Figure 6.. D-lactate enhances respiration dependent cell proliferation.

(A to F) 143B and MEF cells were cultured in glucose-deficient DMEM supplemented with galactose (A and D) or complete DMEM containing the indicated rotenone (B and E) or antimycin A (C and F) concentrations, along with the addition of 20mM NaCl or D-lactate. Proliferation was measured by cell number fold change at day 5 relative to day 0. (G) Proliferation of 143B cytochrome-B cybrids (143B CytB) cultured in complete DMEM with uridine and supplemented with NaCl, L-lactate, or D-lactate (20mM each) measured as cell number fold change at day 5 relative to day 0. (H) Proliferation of 143B CytB or 143B Rho0 cells cultured in complete DMEM with uridine and the indicated treatments was measured as cell number fold change at day 6 relative to day 0. (I) Proliferation of 143B CytB cells cultured in complete DMEM with the indicated treatment conditions in the absence of uridine. All error bars represent mean +/± SD with a minimum n of 3. See also Figure S6.

Figure 7.. D-lactate enhances primary T-cell proliferation and effector function.

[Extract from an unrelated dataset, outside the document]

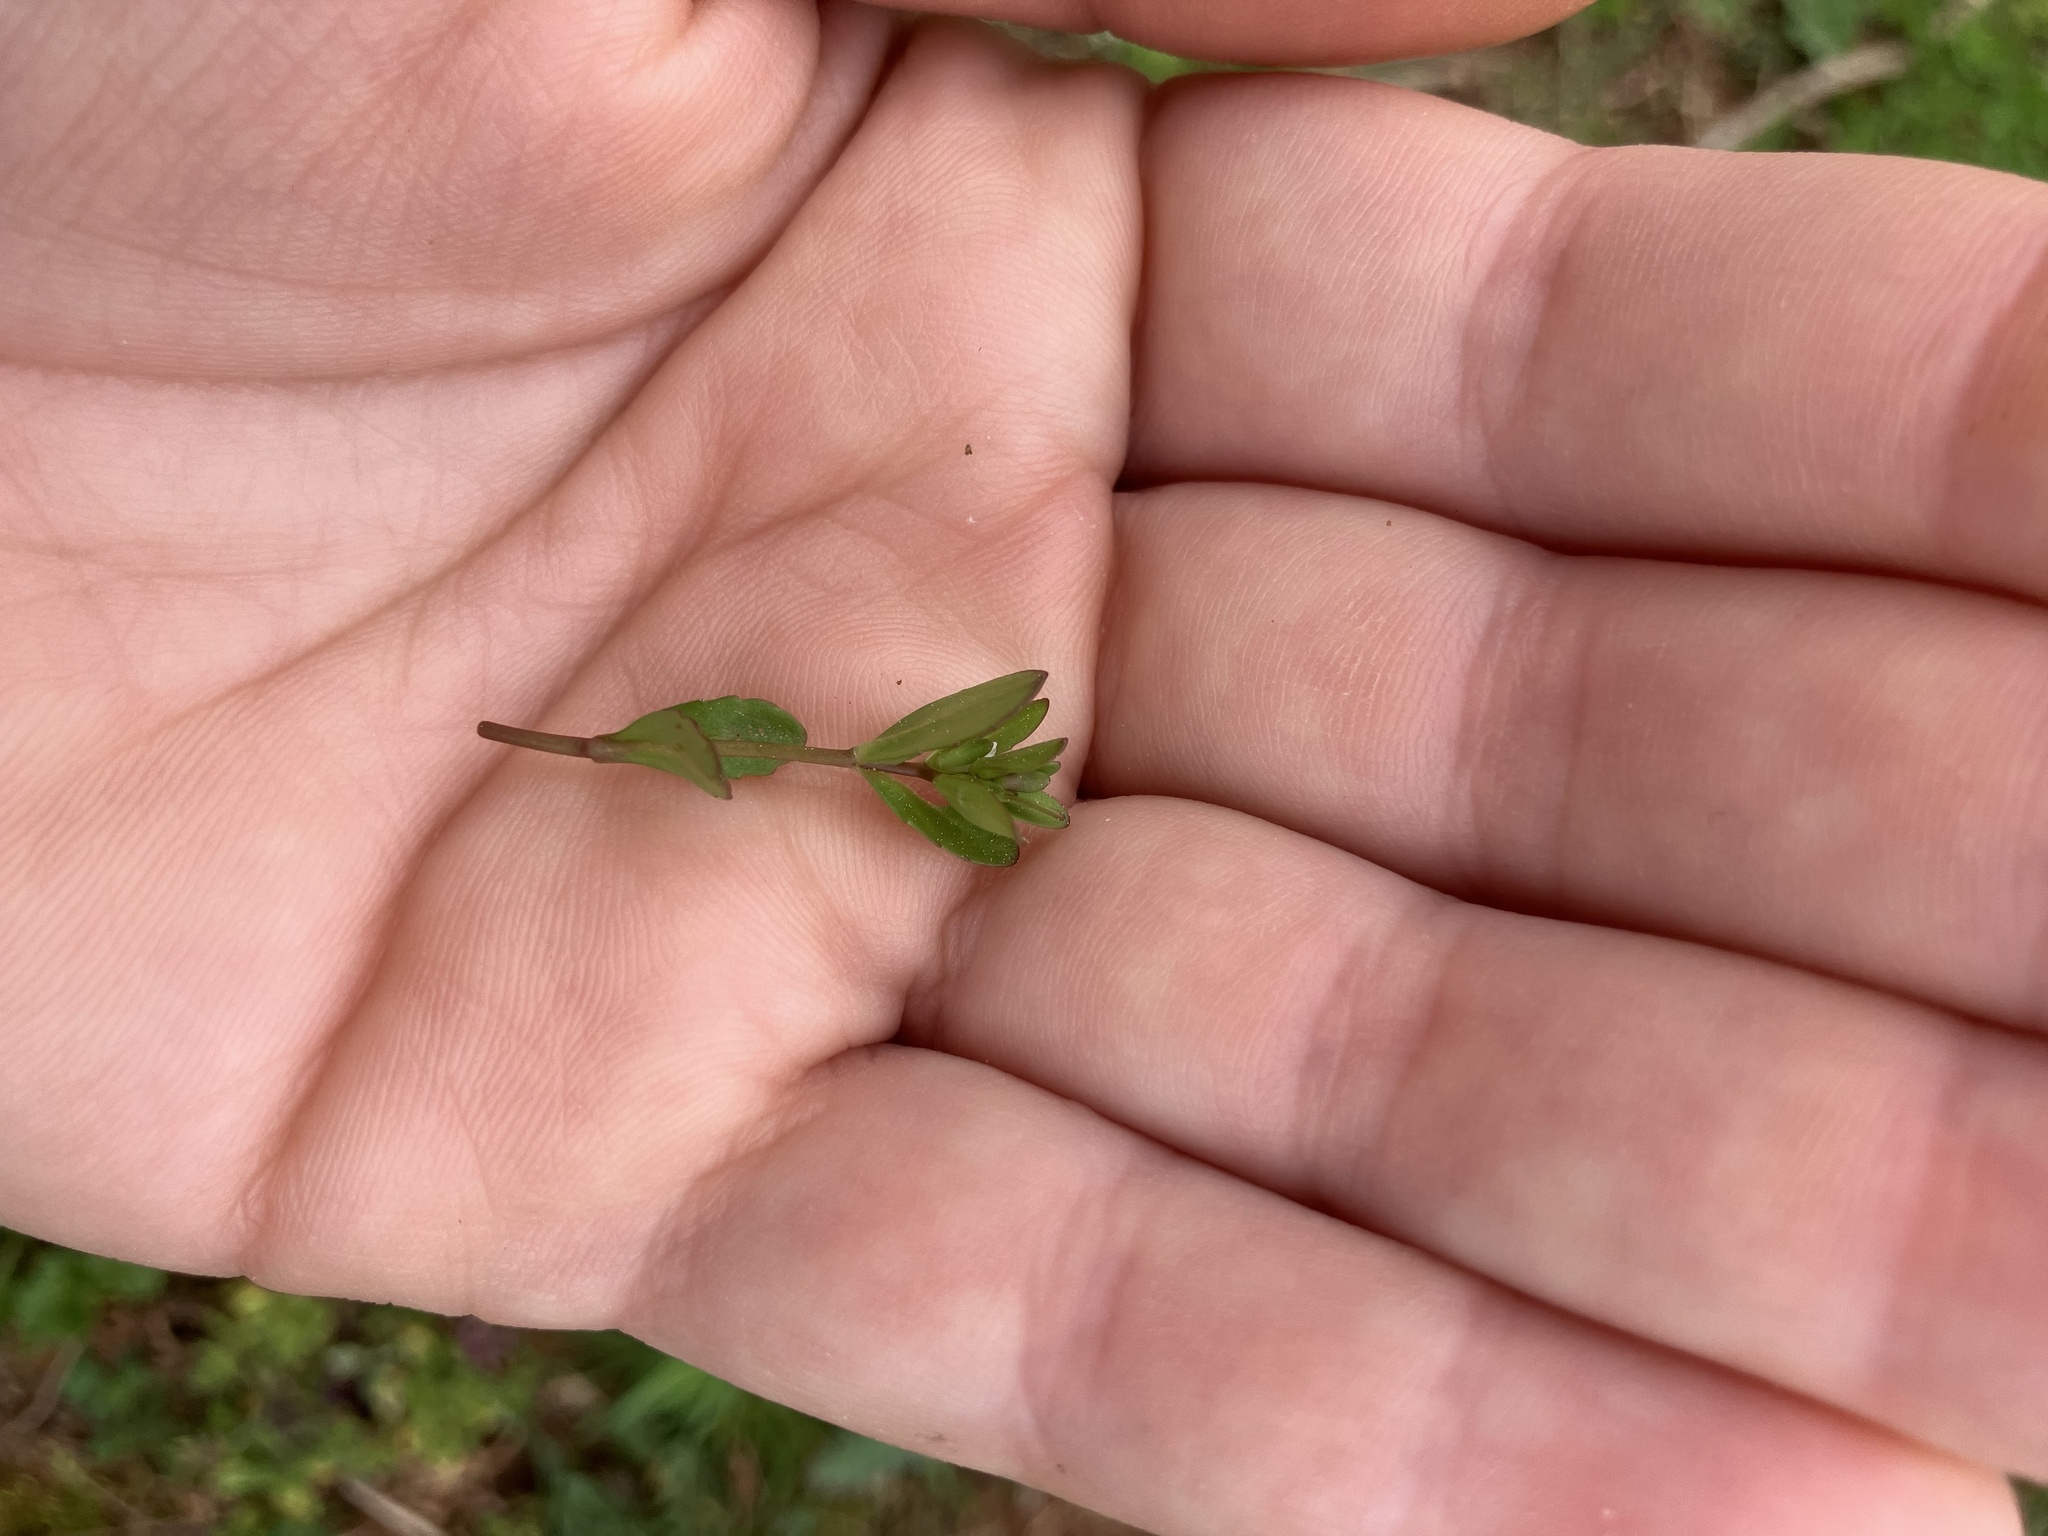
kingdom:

(A) Mitochondrial OCR of primary murine CD8 T cells in RPMI following NaCl (20mM) or D-lactate (20mM) treatment as measured using Seahorse Bioanalyzer. (B) Glucose consumption of primary murine CD8 T cells cultured in RPMI following NaCl (20mM) or D-lactate (20mM) treatment. (C) Relative cell number of primary murine CD8 T cells cultured in 1mM glucose following NaCl (20mM) or D-lactate (20mM) treatment. (D) IFN-γ production in CD8 T cells cultured in 1mM glucose following NaCl (20mM) or D-lactate (20mM) treatment. (E) Puromycin incorporation in CD8 T cells as determined by flow cytometry following NaCl (20mM) or D-lactate (20mM) treatment. All error bars represent mean +/± SD with a minimum n of 3. Statistical analysis in (B), (C) and (E) was performed using two-sided Student’s t-test. **p < 0.01, ***p < 0.001.